• _TASK PROMPT_
Write out the data that follows exactly, keeping every picture out.

• _INFORMATION PROVIDED_
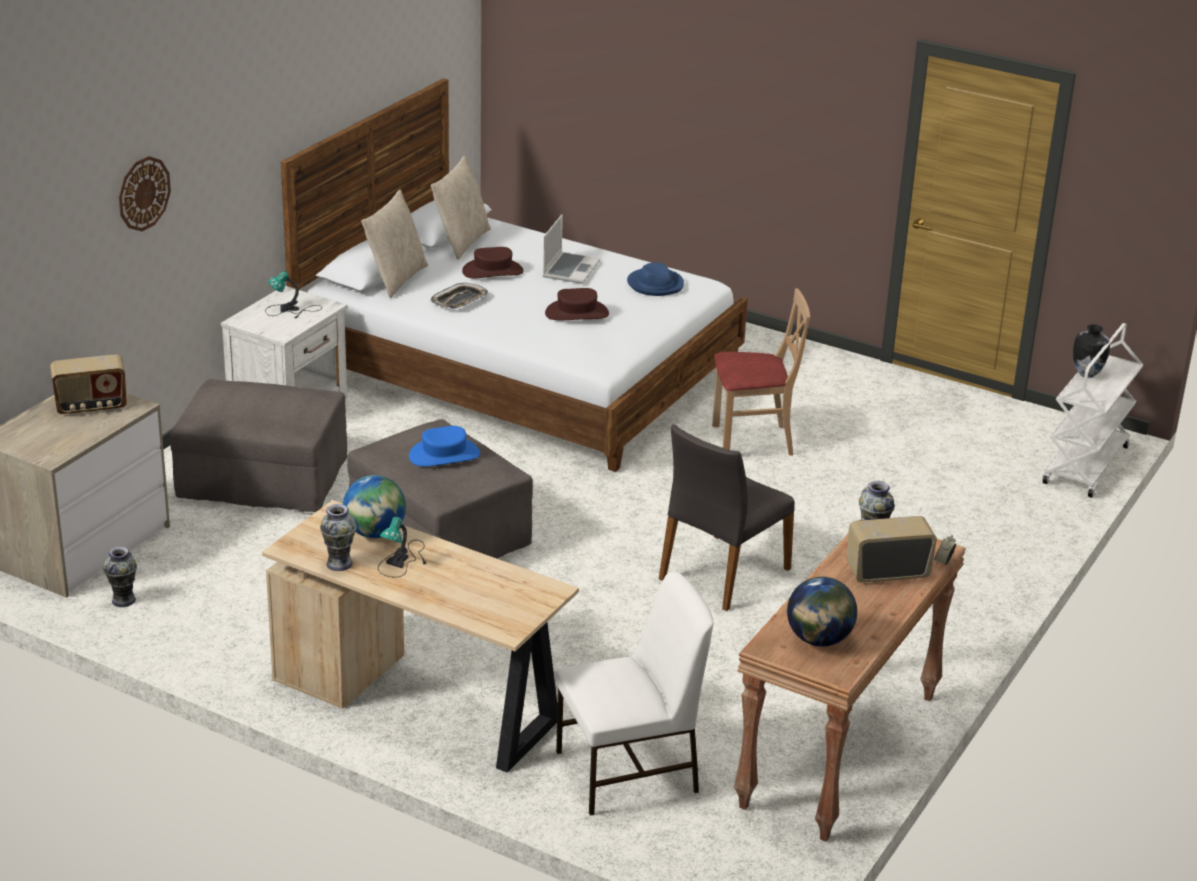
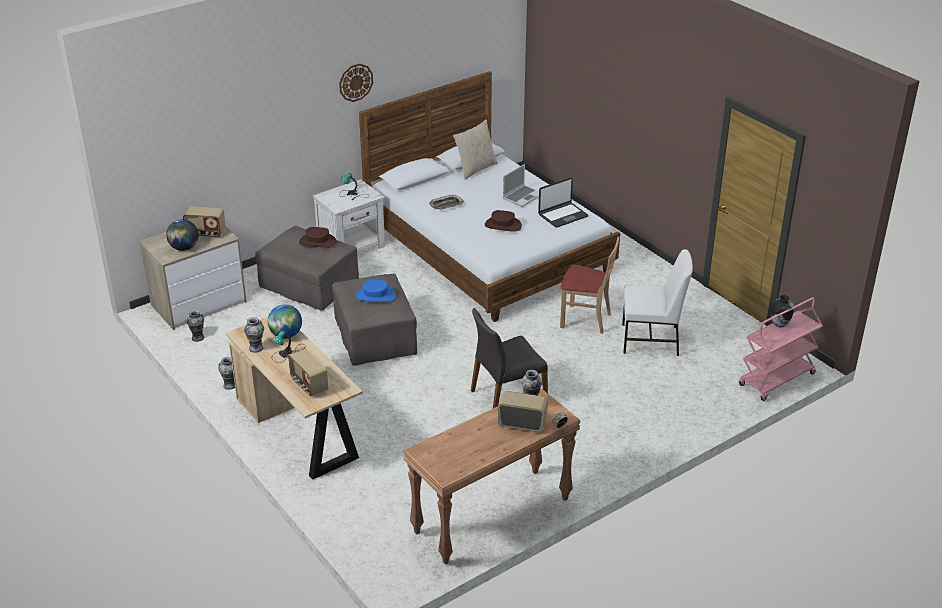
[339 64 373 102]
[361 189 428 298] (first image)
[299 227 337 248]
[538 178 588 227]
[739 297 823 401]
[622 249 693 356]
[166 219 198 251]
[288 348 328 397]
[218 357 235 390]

• _RESPONSE FOR THIS EXERCISE_
[339 64 373 102]
[361 189 428 298] (first image)
[299 227 337 248]
[538 178 588 227]
[739 297 823 401]
[622 249 693 356]
[166 219 198 251]
[288 348 328 397]
[218 357 235 390]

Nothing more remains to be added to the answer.